Catch 22 : downgrade to reindex : fails to start ES

Hi,
We were running 7.9.1 but after after a machine power outage, ES did not start due to
an index created at version 5.6. And recommends downgrading to 6.x and reindex.

So I replaced with dpkg -i elasticsearch-oss-6.8.13.deb and
now I get an error message in startup :
failed to read [id:116, file:/dynga/es-iou2/elasticsearch/nodes/0/_state/node-116.st

    [2020-11-04T10:41:59,031][WARN ][o.e.b.ElasticsearchUncaughtExceptionHandler] [iou2.uninett.no] uncaught exception in thread [main]
org.elasticsearch.bootstrap.StartupException: ElasticsearchException[java.io.IOException: failed to read [id:116, file:/dynga/es-iou2/elasticsearch/nodes/0/_state/node-116.st]]; nested: IOException[failed to read [id:116, file:/dynga/es-iou2/elasticsearch/nodes/0/_state/node-116.st]]; nested: XContentParseException[[-1:36] [node_meta_data] unknown field [node_version], parser not found];

should I also downgrade some or all of the suppor packages to do the reindexing necessary ?

    opendistro-alerting opendistro-anomaly-detection opendistro-index-management opendistro-job-scheduler opendistro-knn
  opendistro-performance-analyzer opendistro-security opendistro-sql opendistroforelasticsearch

I turns out that after trying a couple of other version og elasticsearch-oss the 7.9.1 version eventually accepted the index and came up. Case dismissed !

After a reboot, the problem is back. No change in sw the last weeks. So how can ES come in such a state that it suddenly don’t acet indexes that has been up and running after a restart. I noticed there is a field version created on and one for the current. Could be that the startup code makes wrong guesses ?

We have both newer and older indices. How can we get our data back ?

Can you show the message where it recommends downgrading?

I am wondering if perhaps the message is incorrect and the problem really has nothing to do with downgrading. Perhaps you just have some indexes that got unrecoverably corrupted during the power failure

java.lang.IllegalStateException: The index [[uninett6/9HwC3NFKT7m0Ut7SK6M7Qw]] was created with version [5.6.10] but the minimum compatible version is [6.0.0-beta1]. It should be re-indexed in Elasticsearch 6.x before upgrading to 7.9.1.

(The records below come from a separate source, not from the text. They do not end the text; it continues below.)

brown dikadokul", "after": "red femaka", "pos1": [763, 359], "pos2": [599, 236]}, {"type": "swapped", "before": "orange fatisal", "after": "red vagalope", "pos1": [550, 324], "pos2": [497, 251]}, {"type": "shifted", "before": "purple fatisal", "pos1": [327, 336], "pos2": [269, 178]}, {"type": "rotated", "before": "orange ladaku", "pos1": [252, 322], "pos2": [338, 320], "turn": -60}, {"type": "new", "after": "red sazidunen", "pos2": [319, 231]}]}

Did you ever actually run the version 5.6.10 like it claims?

Yes that may have been the case we sstartet at about 4 a few years ago.

(I cooperate with okvittem on this sometime “grumpy” ES-cluster.)

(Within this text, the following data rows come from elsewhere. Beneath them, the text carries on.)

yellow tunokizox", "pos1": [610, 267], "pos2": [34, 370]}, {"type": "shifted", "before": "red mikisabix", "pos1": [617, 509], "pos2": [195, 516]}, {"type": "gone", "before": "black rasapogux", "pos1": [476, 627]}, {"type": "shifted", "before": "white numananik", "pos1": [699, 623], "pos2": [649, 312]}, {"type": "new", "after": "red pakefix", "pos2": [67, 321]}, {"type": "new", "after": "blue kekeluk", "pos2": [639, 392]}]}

The ES cluster in question is a single node cluster. It seems to have a folder in its data-path for both a node 0 and a node 1. Folders and files for all operational indices are located under node 0. Some other legacy/zombie indices exists under node 1. Occasionally, after a reboot and restart, ES seems to discover these legacy indices and starts complaining about too old index versions. Removing node 1 files made ES start. However ES then creates a new node 1 folder hierarchy (with no indices).

… so it may seem that the question is: Why does our system insist on having a node 1 data folder in addition to the operational node 0 ?

We now seem to have realized why our ES installation sometimes insists on adding and/or starting as node 1 even though it is a single node systems (and should start node 0).

It turned out we had node.max_local_storage_nodes=3 set in elasticsearch.yml. This led to that when ES found node 0 locked (e.g. after a “rough” restart of some sort), it assumed some other ES process was running and hence booted up node 1 instead.

Setting node.max_local_storage_nodes=1 forced ES to fail at startup if node 0 resources were locked.

If there is no relevant reason for node 0 being locked, removing all *.lock files in all sub-folders of the node/0 folder in ES’s datapath enables ES to start node 0 again.
(Ref Elasticsearch: Failed to obtain node locks - #12 by rahulnama - Elasticsearch - Discuss the Elastic Stack )

NOTE: This type of “hacking” inside ES’s data path should be done with care, or rather not at all (according to ES-developers).